Rand Stats

P5each

zef:lizmat

Actions Status

NAME

Raku port of Perl's each() built-in

SYNOPSIS

use P5each;

DESCRIPTION

This module tries to mimic the behaviour of the Perl's each built-in as closely as possible in the Raku Programming Language.

ORIGINAL PERL 5 DOCUMENTATION

each HASH
each ARRAY
each EXPR
        When called on a hash in list context, returns a 2-element list
        consisting of the key and value for the next element of a hash. In
        Perl 5.12 and later only, it will also return the index and value
        for the next element of an array so that you can iterate over it;
        older Perls consider this a syntax error. When called in scalar
        context, returns only the key (not the value) in a hash, or the
        index in an array.

        Hash entries are returned in an apparently random order. The
        actual random order is specific to a given hash; the exact same
        series of operations on two hashes may result in a different order
        for each hash. Any insertion into the hash may change the order,
        as will any deletion, with the exception that the most recent key
        returned by "each" or "keys" may be deleted without changing the
        order. So long as a given hash is unmodified you may rely on
        "keys", "values" and "each" to repeatedly return the same order as
        each other. See "Algorithmic Complexity Attacks" in perlsec for
        details on why hash order is randomized. Aside from the guarantees
        provided here the exact details of Perl's hash algorithm and the
        hash traversal order are subject to change in any release of Perl.

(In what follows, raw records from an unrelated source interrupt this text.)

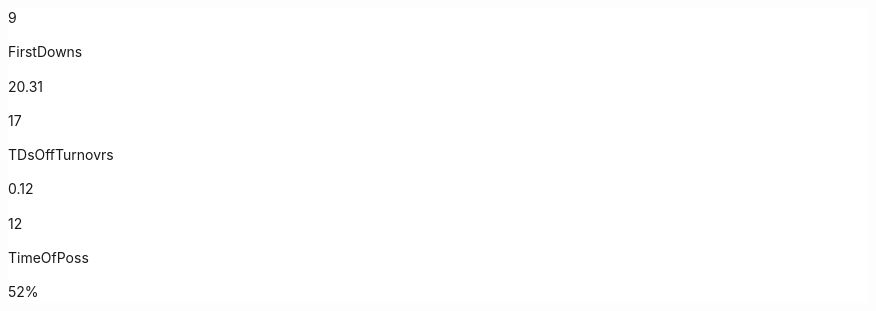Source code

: <td style="text-align:center;">

9

</td>

</tr>

<tr>

<td style="text-align:center;">

FirstDowns

</td>

<td style="text-align:center;">

20.31

</td>

<td style="text-align:center;">

17

</td>

</tr>

<tr>

<td style="text-align:center;">

TDsOffTurnovrs

</td>

<td style="text-align:center;">

0.12

</td>

<td style="text-align:center;">

12

</td>

</tr>

<tr>

<td style="text-align:center;">

TimeOfPoss

</td>

<td style="text-align:center;">

52%

</td>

        After "each" has returned all entries from the hash or array, the
        next call to "each" returns the empty list in list context and
        "undef" in scalar context; the next call following that one
        restarts iteration. Each hash or array has its own internal
        iterator, accessed by "each", "keys", and "values". The iterator
        is implicitly reset when "each" has reached the end as just
        described; it can be explicitly reset by calling "keys" or
        "values" on the hash or array. If you add or delete a hash's
        elements while iterating over it, the effect on the iterator is
        unspecified; for example, entries may be skipped or duplicated--so
        don't do that. Exception: It is always safe to delete the item
        most recently returned by "each()", so the following code works
        properly:

                while (($key, $value) = each %hash) {
                  print $key, "\n";
                  delete $hash{$key};   # This is safe
                }

        This prints out your environment like the printenv(1) program, but
        in a different order:

            while (($key,$value) = each %ENV) {
                print "$key=$value\n";
            }

        Starting with Perl 5.14, "each" can take a scalar EXPR, which must
        hold reference to an unblessed hash or array. The argument will be
        dereferenced automatically. This aspect of "each" is considered
        highly experimental. The exact behaviour may change in a future
        version of Perl.

            while (($key,$value) = each $hashref) { ... }

        As of Perl 5.18 you can use a bare "each" in a "while" loop, which
        will set $_ on every iteration.

            while(each %ENV) {
                print "$_=$ENV{$_}\n";
            }

        To avoid confusing would-be users of your code who are running
        earlier versions of Perl with mysterious syntax errors, put this
        sort of thing at the top of your file to signal that your code
        will work only on Perls of a recent vintage:

            use 5.012;  # so keys/values/each work on arrays
            use 5.014;  # so keys/values/each work on scalars (experimental)
            use 5.018;  # so each assigns to $_ in a lone while test

        See also "keys", "values", and "sort".

PORTING CAVEATS

Using list assignments in while loops will not work, because the assignment will happen anyway even if an empty list is returned, so that this:

while (($key, $value) = each %hash) { }

will loop forever. There is unfortunately no way to fix this in Raku module space at the moment. But a slightly different syntax, will work as expected:

while each(%hash) -> ($key,$value) { }

Also, this will alias the values in the list, so you don't actually need to define $key and $value outside of the while loop to make this work.

AUTHOR

Elizabeth Mattijsen liz@raku.rocks

Source can be located at: https://github.com/lizmat/P5each . Comments and Pull Requests are welcome.

COPYRIGHT AND LICENSE

Copyright 2018, 2019, 2020, 2021 Elizabeth Mattijsen

Re-imagined from Perl as part of the CPAN Butterfly Plan.

This library is free software; you can redistribute it and/or modify it under the Artistic License 2.0.